>> Start SUPPLIED TEXT
Top 5 Novels (Not definitive): or it gets dark around here early

 


 

Updated the review of stone junction.

1, Jim Dodge - Stone Junction. Reading Stone Junction by Jim Dodge is like meeting the father you never had

There are life lessons that will hurt but they will carry you through. This is a potboiler written by an alchemist monk obsessed with magic and its place in the real world.

American kitsch from an author who "played too much fort as a kid." and whose favorite novel is Lonesome Dove, that is getting to Oz by way of sex drugs and rock n' roll.

 

2, Thomas Pynchon - Gravity's Rainbow Subtlety is overrated... and just because you have a boner doesn't mean you're a terrorist. I mean, it doesn't mean you're not causing those rockets to come from the sky. But, still, that is beside the point.

For me, this book is about obliterating the arbitrary distinction between high and low culture. The ironically arbitrary distinction between good and evil and the dangerously subtle distinction between despondency and hope.

Fractured, layered, elusive, you could accuse Pynchon of all these things.

The way characters bleed into one another to make one voice. A hellish symphony of discordant cries of pain reaching out to a belief that there is a light at the end of the tunnel and paranoia is the glue.

Also, it is funny. Like in a dumb way and there are songs. Also, dumb.

Everyone will talk about how polarising this book is but I don't believe it. you can follow the bouncing ball and sing along or live in fear that at any moment the terror will become real and you will collapse into ellipsis...

It is the third and newer testament. An epilogue to western culture as racist cultural energy written by a crazy white guy. T.S. Elliot and his wasteland were a prelude, in hindsight, nothing but a john the baptist-like figure for the cross that Pynchon presents to all readers as their burden to carry with this book.

Hope is crazy painful, consciousness is such a fragile thing and the burden of consciousness is the pain of knowing that (beyond the act of effort itself) it is a futile one.

Jim Dodge once said, "a stone falls till it hits the earth, transcend what?" and that about sums it up.

3, Cormac McCarthy - Blood Meridian.

Blood Meridian is a kind of repetitious, primeval-hillbilly level of primitive interpretation of the morality expressed in the book of revelation fighting its way onto the page as barely literate poetry.

It is not a book of social niceties, justice, or the warm feeling you get when you do something good. also, this book could also easily be seen as porn for serial killers.

I scanned the reviews and saw all the campy (and not the good kind of campy) parodies this kind of book inspires in the age of irony we live in (though it seems like it is on its last legs). And while I like me a good parody, I find that Eli Cash did it better.

There is something to be said about how Cormac McCarthy (ab)uses the English language. The one good line I read from one of the negative reviews of his books was that a middle schooler could list what he doesn't like about the kids who bully him and that this list would have more emotional nuance and better use of punctuation than a Cormac McCarthy novel. This is fair.
>> End SUPPLIED TEXT
>> Start PROVIDED INFORMATION
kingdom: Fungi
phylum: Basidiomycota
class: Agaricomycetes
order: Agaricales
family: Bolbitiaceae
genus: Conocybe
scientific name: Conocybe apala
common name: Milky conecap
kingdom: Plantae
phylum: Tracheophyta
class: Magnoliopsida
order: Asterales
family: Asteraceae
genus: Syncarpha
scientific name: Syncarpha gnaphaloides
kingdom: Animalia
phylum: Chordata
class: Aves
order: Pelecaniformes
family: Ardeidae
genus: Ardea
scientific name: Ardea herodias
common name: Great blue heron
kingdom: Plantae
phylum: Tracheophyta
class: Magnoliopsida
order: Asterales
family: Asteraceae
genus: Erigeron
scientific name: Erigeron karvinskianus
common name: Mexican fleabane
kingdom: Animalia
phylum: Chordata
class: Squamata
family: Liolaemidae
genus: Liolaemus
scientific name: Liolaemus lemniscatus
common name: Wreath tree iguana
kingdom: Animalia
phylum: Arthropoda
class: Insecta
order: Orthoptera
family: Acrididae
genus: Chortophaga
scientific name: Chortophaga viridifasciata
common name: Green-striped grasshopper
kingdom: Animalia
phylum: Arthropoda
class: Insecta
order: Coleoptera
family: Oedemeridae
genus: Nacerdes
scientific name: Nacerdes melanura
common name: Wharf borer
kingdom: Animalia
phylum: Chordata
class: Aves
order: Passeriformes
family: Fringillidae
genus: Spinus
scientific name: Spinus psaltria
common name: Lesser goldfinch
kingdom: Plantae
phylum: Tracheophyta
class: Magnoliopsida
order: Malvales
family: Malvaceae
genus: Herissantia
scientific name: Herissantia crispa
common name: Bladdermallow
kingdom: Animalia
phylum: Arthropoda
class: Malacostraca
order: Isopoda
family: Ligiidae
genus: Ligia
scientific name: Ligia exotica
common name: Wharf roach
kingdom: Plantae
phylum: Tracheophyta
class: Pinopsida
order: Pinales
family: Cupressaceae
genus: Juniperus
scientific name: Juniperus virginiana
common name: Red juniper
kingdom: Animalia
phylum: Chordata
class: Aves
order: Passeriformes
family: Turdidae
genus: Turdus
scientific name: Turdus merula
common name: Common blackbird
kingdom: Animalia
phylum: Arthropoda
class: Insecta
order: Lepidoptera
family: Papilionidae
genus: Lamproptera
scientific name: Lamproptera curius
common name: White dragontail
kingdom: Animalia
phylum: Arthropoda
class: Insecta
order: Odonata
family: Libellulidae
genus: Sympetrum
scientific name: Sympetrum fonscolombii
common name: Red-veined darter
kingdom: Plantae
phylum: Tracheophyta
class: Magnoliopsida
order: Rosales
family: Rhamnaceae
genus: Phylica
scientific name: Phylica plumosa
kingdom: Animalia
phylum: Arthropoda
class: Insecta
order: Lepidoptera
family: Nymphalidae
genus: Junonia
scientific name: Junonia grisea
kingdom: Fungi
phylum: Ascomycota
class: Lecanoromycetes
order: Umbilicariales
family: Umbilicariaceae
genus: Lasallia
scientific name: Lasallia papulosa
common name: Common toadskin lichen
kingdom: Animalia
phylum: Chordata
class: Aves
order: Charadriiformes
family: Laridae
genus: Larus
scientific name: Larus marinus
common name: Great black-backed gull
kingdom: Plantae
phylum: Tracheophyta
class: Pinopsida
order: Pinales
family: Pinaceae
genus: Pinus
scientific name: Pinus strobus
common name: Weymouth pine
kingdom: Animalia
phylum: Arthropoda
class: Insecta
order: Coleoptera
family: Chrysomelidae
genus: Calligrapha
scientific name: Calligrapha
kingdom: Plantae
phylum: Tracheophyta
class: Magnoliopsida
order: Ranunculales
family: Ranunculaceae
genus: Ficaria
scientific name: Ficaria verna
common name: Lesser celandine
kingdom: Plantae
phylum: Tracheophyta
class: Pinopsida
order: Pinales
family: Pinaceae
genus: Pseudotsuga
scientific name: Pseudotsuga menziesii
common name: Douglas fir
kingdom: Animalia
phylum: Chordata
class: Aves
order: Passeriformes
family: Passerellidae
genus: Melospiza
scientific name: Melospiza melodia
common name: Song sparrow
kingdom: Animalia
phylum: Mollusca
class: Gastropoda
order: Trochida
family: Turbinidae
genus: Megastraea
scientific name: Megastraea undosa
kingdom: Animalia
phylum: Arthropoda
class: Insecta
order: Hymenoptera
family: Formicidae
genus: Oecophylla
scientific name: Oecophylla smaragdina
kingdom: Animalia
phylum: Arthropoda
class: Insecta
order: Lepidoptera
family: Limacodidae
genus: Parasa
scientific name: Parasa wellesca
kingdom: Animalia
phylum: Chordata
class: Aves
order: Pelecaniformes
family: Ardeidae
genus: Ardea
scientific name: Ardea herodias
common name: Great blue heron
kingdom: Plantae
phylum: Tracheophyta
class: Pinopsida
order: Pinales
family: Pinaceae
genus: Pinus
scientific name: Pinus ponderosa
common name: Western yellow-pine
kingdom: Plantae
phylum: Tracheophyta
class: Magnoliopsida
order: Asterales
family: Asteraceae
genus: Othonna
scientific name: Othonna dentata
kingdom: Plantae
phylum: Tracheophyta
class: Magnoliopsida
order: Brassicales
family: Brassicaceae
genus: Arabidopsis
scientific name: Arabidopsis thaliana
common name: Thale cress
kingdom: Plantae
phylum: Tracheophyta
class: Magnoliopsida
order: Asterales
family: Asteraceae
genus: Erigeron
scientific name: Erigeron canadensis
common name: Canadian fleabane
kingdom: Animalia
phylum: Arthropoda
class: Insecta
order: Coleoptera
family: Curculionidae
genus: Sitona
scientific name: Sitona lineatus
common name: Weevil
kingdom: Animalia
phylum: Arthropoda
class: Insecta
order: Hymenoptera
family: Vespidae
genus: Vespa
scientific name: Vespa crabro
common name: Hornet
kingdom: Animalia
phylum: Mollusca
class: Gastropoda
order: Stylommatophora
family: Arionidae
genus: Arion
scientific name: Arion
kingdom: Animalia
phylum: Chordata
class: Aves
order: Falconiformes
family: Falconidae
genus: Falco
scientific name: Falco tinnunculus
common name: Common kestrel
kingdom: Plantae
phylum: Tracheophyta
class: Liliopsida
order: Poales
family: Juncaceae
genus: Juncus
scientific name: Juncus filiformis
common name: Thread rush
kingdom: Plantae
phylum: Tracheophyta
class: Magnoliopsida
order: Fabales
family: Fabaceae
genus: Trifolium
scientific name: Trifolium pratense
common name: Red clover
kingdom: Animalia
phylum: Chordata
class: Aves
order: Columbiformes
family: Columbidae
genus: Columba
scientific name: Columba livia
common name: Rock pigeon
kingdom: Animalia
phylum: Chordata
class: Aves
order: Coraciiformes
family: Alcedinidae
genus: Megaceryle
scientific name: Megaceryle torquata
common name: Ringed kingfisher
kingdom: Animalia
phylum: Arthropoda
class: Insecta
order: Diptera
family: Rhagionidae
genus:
>> End PROVIDED INFORMATION
■ YOUR INSTRUCTIONS: In the list of top novels above, which book is ranked third, and who wrote it?

■ FINAL RESULT: Blood Meridian, by Cormac McCarthy.